Texte à lire:
◇ ◇ ◇ ◇

A l’occasion de l’année européenne du bénévolat et du volontariat, Viva 
vous propose, tout au long de l’année, une série d’articles sur 
l’engagement.

Frédéric Lefret est secrétaire général de l’Office franco-québécois pour 
la jeunesse (OFQJ) et expert au « Labo des engagements » de l’Agence 
pour le volontariat et la valorisation de l’engagement (AVE).

En matière de bénévolat, en quoi les mentalités et les modèles français 
et anglo-saxons sont-ils différents ?
Dans les pays anglo-saxons, l’engagement est naturel et culturel. Celui 
qui ne s’engage pas, notamment au Québec et au Canada, est plutôt mal 
considéré dans sa communauté. Alors qu’en France, si vous ne vous 
engagez pas, on ne vous dit rien, et on vous dit même parfois que c’est 
un peu délicat de s’engager sans être rémunéré. On le voit notamment 
dans l’engagement de la jeunesse : il y a énormément de jeunes qui 
participent à des associations, mais ils y sont en tant que 
consommateurs. C’est assez rare que, dans un club sportif ou culturel, 
les jeunes s’investissent dans l’encadrement.

◇ ◇ ◇ ◇

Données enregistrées
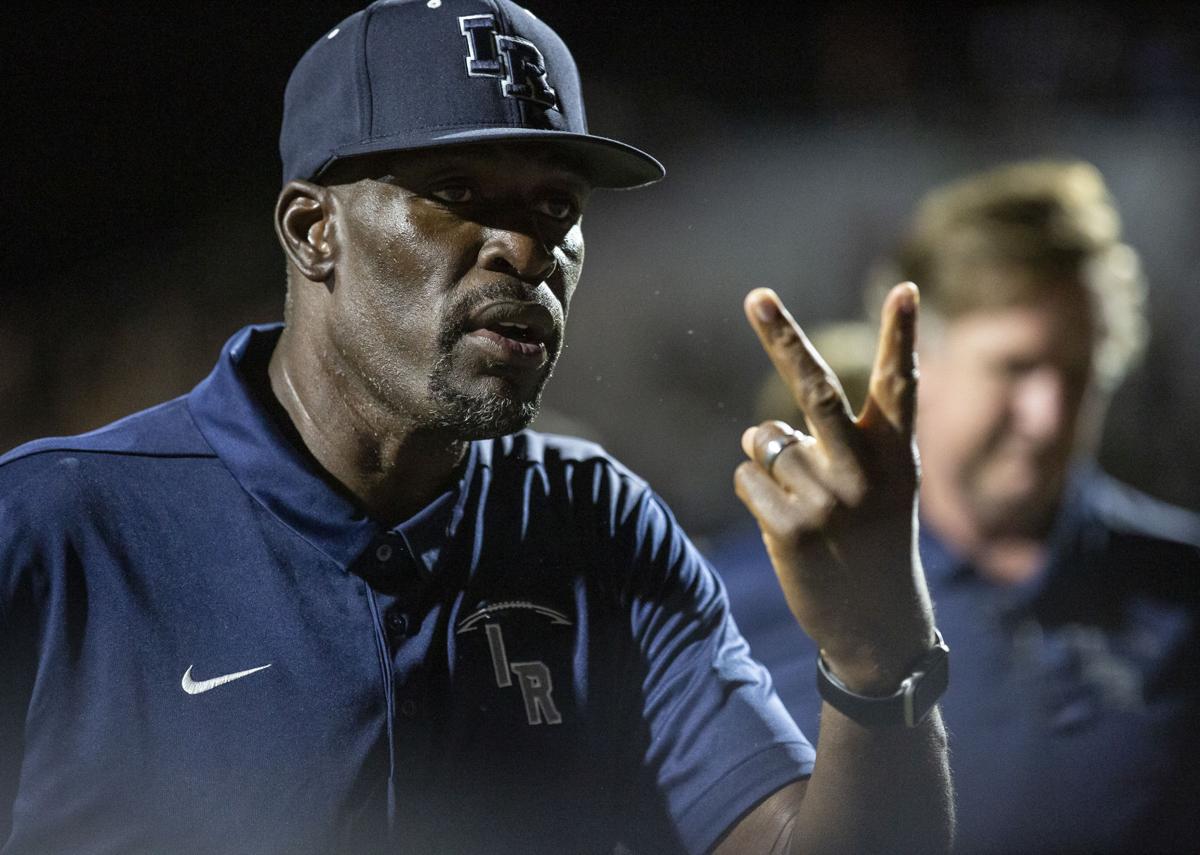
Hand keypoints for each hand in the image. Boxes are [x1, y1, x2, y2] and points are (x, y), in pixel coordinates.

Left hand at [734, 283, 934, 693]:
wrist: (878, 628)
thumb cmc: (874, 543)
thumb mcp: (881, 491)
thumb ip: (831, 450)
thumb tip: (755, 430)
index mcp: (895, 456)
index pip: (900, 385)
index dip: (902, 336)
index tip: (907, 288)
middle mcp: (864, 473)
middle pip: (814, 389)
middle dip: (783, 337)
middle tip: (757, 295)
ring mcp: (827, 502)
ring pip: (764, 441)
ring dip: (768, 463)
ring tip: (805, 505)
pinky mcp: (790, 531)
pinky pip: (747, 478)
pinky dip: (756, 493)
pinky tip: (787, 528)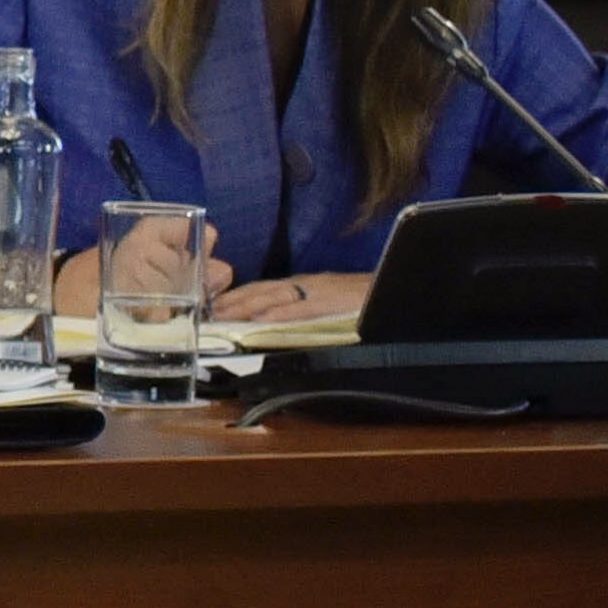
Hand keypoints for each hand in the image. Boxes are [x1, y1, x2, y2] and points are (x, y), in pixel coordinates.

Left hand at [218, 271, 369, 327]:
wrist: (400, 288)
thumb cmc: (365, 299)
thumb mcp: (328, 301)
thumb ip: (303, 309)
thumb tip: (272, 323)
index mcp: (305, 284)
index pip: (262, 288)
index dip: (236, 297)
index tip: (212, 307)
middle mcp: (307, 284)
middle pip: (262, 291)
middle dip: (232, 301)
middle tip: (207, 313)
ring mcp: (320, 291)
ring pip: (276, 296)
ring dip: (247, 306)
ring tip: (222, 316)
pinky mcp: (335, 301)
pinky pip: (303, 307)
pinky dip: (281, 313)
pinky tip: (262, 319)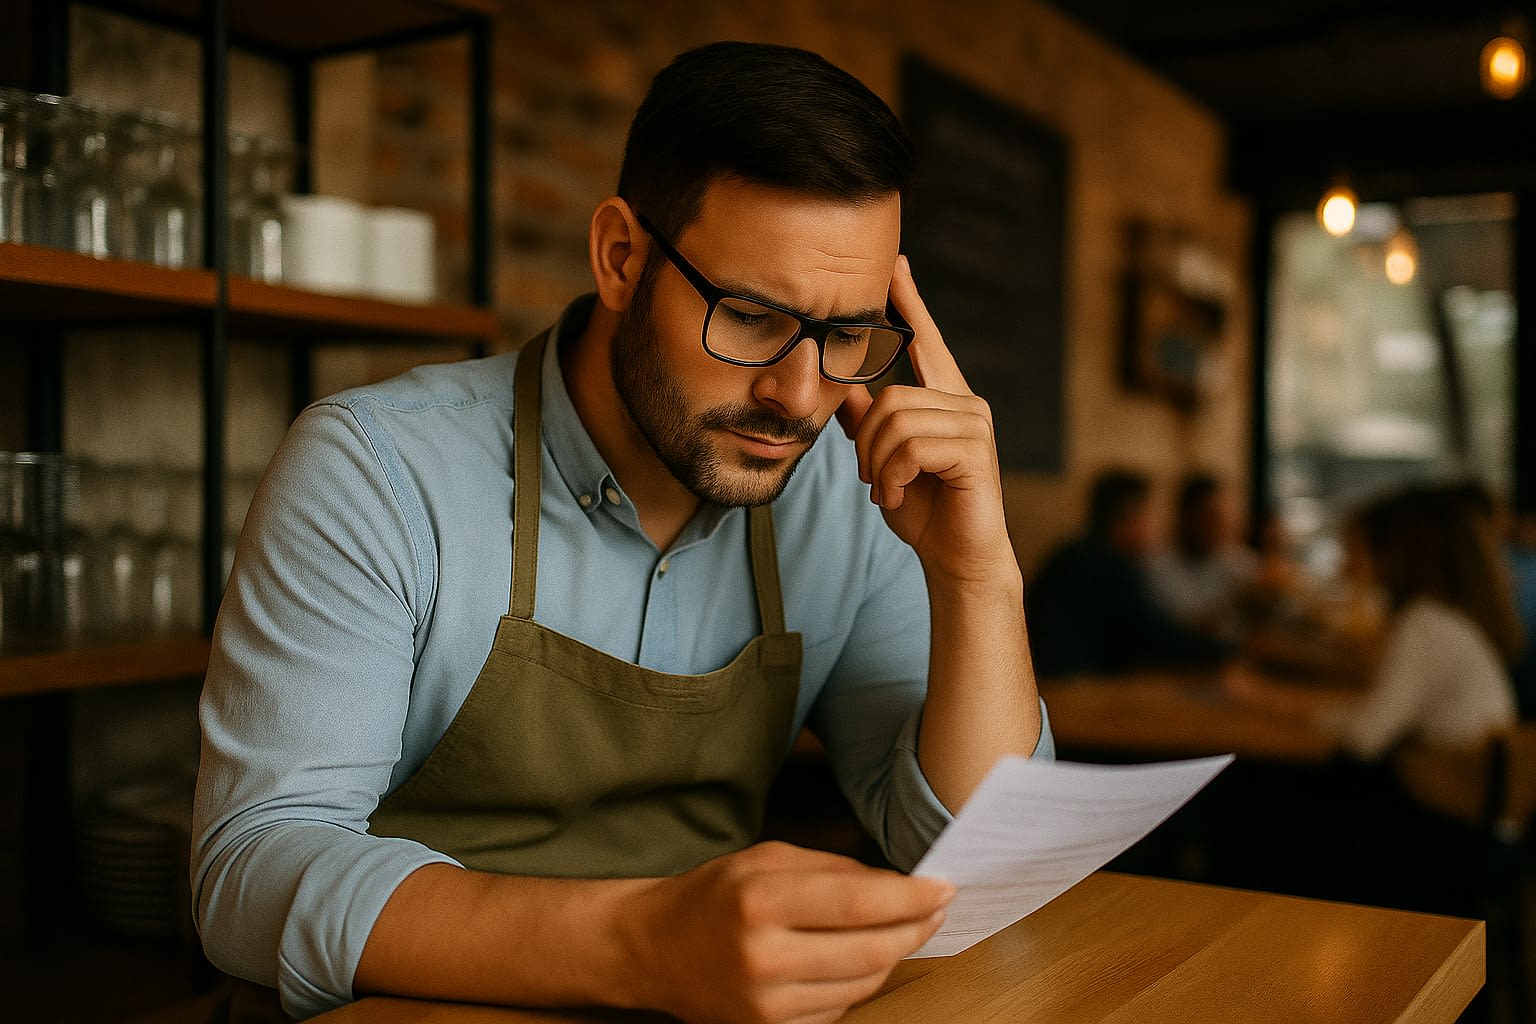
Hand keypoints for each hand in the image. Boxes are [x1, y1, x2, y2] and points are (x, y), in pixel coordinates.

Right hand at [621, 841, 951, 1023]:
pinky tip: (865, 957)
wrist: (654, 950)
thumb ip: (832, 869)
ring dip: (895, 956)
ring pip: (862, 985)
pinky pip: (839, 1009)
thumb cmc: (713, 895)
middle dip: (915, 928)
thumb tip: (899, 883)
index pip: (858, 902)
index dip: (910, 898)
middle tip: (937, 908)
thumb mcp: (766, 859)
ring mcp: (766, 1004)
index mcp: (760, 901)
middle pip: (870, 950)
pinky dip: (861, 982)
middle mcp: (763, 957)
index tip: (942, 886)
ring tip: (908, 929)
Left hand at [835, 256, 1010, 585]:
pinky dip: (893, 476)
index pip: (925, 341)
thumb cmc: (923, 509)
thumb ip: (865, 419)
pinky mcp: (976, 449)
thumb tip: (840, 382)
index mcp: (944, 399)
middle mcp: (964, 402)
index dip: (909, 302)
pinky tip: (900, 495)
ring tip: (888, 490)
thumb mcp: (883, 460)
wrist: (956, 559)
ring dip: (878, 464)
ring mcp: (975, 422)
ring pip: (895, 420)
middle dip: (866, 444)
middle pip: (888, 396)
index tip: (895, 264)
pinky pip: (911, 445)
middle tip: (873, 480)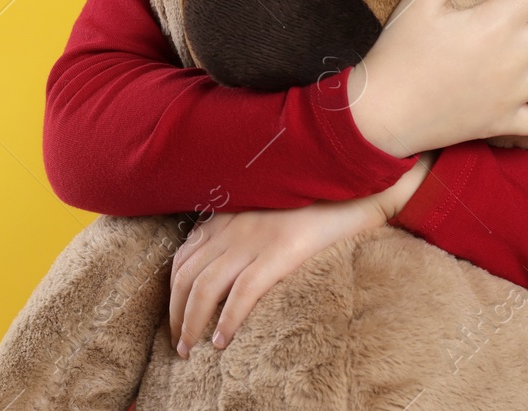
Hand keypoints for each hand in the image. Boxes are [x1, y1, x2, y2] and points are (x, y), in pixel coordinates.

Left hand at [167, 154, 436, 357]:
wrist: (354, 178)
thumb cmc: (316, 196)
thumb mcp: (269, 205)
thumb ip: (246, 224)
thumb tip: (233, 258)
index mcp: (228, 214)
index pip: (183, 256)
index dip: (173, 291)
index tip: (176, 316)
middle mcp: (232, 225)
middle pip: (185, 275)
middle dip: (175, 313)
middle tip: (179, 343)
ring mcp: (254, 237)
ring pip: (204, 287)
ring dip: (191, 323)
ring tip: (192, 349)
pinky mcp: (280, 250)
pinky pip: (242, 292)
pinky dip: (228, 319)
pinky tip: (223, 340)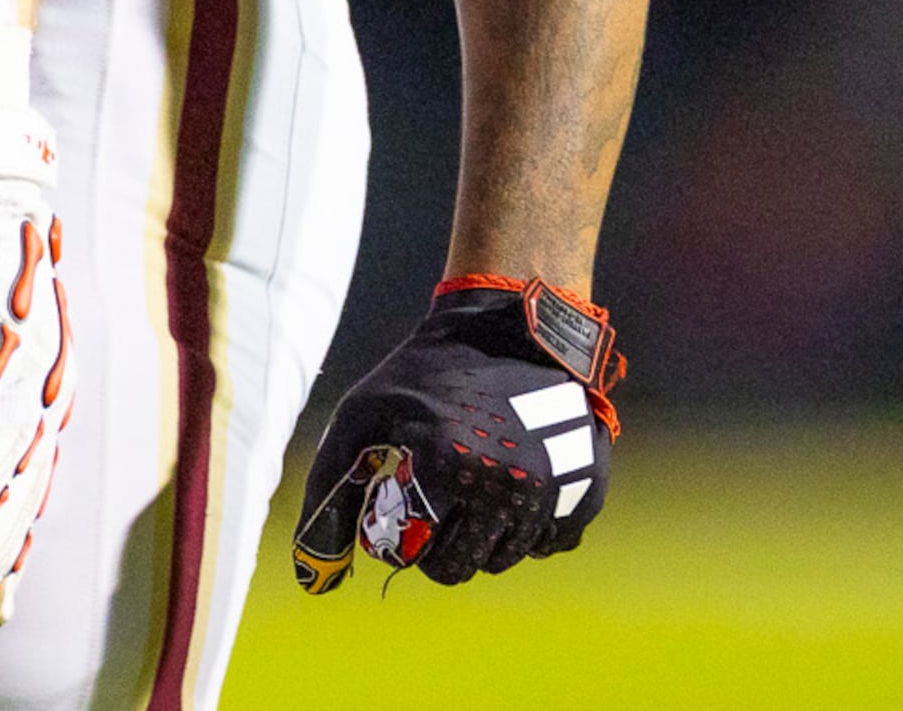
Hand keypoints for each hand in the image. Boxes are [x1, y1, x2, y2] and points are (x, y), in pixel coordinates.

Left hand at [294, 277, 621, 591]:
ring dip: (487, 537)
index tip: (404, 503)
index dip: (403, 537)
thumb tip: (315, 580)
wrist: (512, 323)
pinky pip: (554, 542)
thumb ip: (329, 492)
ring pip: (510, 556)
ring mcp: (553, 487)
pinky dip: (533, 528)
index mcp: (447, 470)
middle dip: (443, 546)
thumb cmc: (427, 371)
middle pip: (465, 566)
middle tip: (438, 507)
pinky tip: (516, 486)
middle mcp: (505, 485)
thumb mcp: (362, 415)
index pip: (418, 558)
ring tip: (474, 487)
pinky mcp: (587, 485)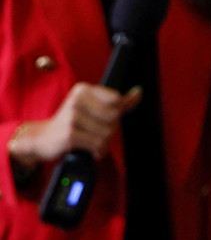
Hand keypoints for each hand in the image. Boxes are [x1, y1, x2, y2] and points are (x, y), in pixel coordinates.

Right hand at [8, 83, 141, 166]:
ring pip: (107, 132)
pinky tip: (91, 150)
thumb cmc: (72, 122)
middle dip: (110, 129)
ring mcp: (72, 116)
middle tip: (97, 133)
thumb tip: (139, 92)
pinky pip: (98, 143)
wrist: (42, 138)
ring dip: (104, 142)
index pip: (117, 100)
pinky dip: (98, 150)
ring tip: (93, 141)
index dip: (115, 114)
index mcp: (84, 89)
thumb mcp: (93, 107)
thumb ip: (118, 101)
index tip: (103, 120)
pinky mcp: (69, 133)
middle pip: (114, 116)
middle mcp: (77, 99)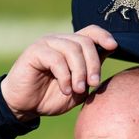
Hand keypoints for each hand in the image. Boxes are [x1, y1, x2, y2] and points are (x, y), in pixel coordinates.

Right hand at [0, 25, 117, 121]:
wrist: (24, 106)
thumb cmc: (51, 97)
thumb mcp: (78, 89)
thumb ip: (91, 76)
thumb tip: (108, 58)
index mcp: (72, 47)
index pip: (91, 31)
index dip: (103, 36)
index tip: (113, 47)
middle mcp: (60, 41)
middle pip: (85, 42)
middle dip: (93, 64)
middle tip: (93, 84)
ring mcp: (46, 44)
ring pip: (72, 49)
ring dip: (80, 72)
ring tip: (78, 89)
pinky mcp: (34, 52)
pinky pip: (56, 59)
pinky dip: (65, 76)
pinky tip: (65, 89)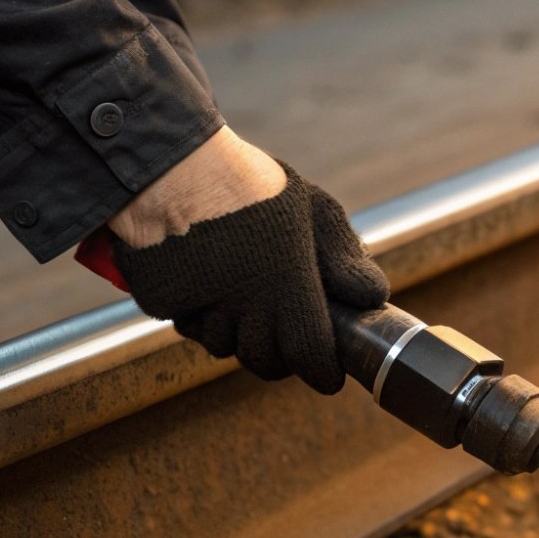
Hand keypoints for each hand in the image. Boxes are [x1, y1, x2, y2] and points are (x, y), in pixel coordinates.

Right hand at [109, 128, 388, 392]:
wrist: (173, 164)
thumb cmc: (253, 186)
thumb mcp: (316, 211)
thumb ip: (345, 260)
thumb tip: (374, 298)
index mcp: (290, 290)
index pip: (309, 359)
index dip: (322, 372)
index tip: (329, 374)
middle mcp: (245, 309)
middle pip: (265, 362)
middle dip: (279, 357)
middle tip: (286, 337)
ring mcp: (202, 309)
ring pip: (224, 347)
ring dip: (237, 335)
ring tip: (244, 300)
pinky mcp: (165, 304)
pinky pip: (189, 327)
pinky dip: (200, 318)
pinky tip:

◇ ◇ ◇ ◇

Consignes:
A. D'après le texte sur le bénévolat, quelle fonction Frédéric Lefret occupe-t-il à l'Office franco-québécois pour la jeunesse ?
B. Expliquez, en vous appuyant sur le texte sur le bénévolat, pourquoi Frédéric Lefret affirme que les jeunes Français sont présents dans les associations « en tant que consommateurs ».
C. Poursuivez le texte sur le bénévolat en France et dans les pays anglo-saxons à partir de sa dernière phrase.

Réponses fournies:
A. Il en est le secrétaire général.

B. Les jeunes sont très nombreux à participer à des associations. En revanche, il est assez rare qu'ils s'investissent dans l'encadrement d'un club sportif ou culturel.

C.
Au Québec, le gouvernement a mis en place toute une politique de 
sensibilisation à l’entreprenariat, qui commence à la maternelle, et qui 
a pour objectif de rendre les jeunes le plus autonomes possible, qu’ils 
s’engagent.

Ce fort engagement des citoyens québécois ne vient-il pas pallier un 
manque d’implication de l’Etat ?
Non, pour les Québécois, il faut que le jeune soit le plus autonome 
possible et surtout le plus tôt. Ici (à l’Office franco-québécois pour 
la jeunesse, ndlr) on a encore des parents qui viennent inscrire des 
gamins de 22 ans ; là-bas non ! Un enfant de 14 ans qui va faire un 
week-end tout seul avec son copain en plein milieu de la forêt 
canadienne, ça ne choque personne. Il ne donne pas signe de vie pendant 
deux jours, ça ne choque personne. Parce que les parents considèrent 
qu’ils l’ont éduqué, qu’il a toutes les compétences, que normalement il 
doit savoir. En France, c’est quasi-impossible. Vous envoyez deux gamins 
de 14 ans tout seuls en forêt, le lendemain vous avez les gendarmes chez 
vous.

D’où viennent ces différences de mentalités ?
Le Québec est un pays jeune, qui a 400 ans, c’est un pays pionnier.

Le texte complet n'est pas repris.